Micro-finance: A Silver Bullet?
Micro-finance at one time was considered a silver bullet for jumpstarting economic development in impoverished communities (much in the same way formalizing property rights were championed by Peruvian economist Hernando de Soto in his book The Mystery of Capital).
The reality is that like formalizing title, micro-fiance is one good tool among many that can lead to better outcomes for communities, but it is not a panacea to be applied in all situations. For instance it has been known to fail in artisinal mining situations. It has also created occasional repayment problems leading to community stygmatization and even suicide of borrowers in arrears (source: M. Nazari).
When assessing the value and appropriateness of this tool I would suggest the following process.
Needs assessment: 1) Is there a desire? - expressed interest in small entrepreneurial ventures identified during consultations with the community? 2) Is there a need? - lack of accessible credit
Delivery: 3) Has a reputable partner micro credit organization been identified that provides loan amounts that are small enough for locals to manage and pay back, and with reasonable rates of interest? 4) Will locals receive adequate training? - It is often the case in areas where micro-credit is needed that locals do not possess basic money management skills and experience.
Follow-up: 5) Does loan management include not only repayment monitoring but also business advice and counseling?. 6) Is the program sustainable? - Meaning it will be able to function beyond an initial community investment by the company A succesful case was implemented as part of a community relations program I oversaw in Ecuador.
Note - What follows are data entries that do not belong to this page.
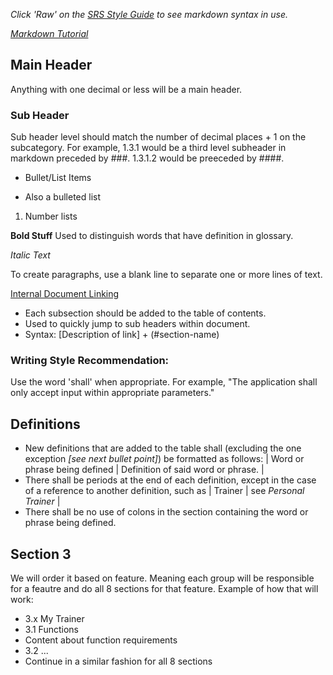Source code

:*Click 'Raw' on the [SRS Style Guide](https://github.com/voyager1winterberry/cse372-01srs/blob/main/styleGuide.md) to see markdown syntax in use.*

*[Markdown Tutorial](https://www.markdownguide.org/basic-syntax/)*

## Main Header
Anything with one decimal or less will be a main header.

### Sub Header
Sub header level should match the number of decimal places + 1 on the subcategory. For example, 1.3.1 would be a third level subheader in markdown preceded by ###. 1.3.1.2 would be preeceded by ####.

- Bullet/List Items
* Also a bulleted list
1. Number lists


**Bold Stuff**
Used to distinguish words that have definition in glossary.

*Italic Text*

To create paragraphs, use a blank line to separate one or more lines of text.

[Internal Document Linking](#main-header)
* Each subsection should be added to the table of contents.
* Used to quickly jump to sub headers within document.
* Syntax: [Description of link] + (#section-name)

### Writing Style Recommendation:
Use the word 'shall' when appropriate. For example, "The application shall only accept input within appropriate parameters."

## Definitions
- New definitions that are added to the table shall (excluding the one exception *[see next bullet point]*) be formatted as follows: | Word or phrase being defined | Definition of said word or phrase. |
- There shall be periods at the end of each definition, except in the case of a reference to another definition, such as | Trainer |
 see *Personal Trainer* |
- There shall be no use of colons in the section containing the word or phrase being defined.

## Section 3
We will order it based on feature. Meaning each group will be responsible for a feautre and do all 8 sections for that feature. Example of how that will work:
- 3.x My Trainer
- 3.1 Functions
- Content about function requirements
- 3.2 ...
- Continue in a similar fashion for all 8 sections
Here local women identified an opportunity to start a small-scale bakery in an extended community of 2100 people. The exploration company I worked for made a small donation in start-up capital for equipment, and a micro-credit organization managed small loans for working capital. The exploration project was abandoned, but to my knowledge, the bakery exists to this day.
What are your experiences with succesful and/or unsuccesful microcredit programs?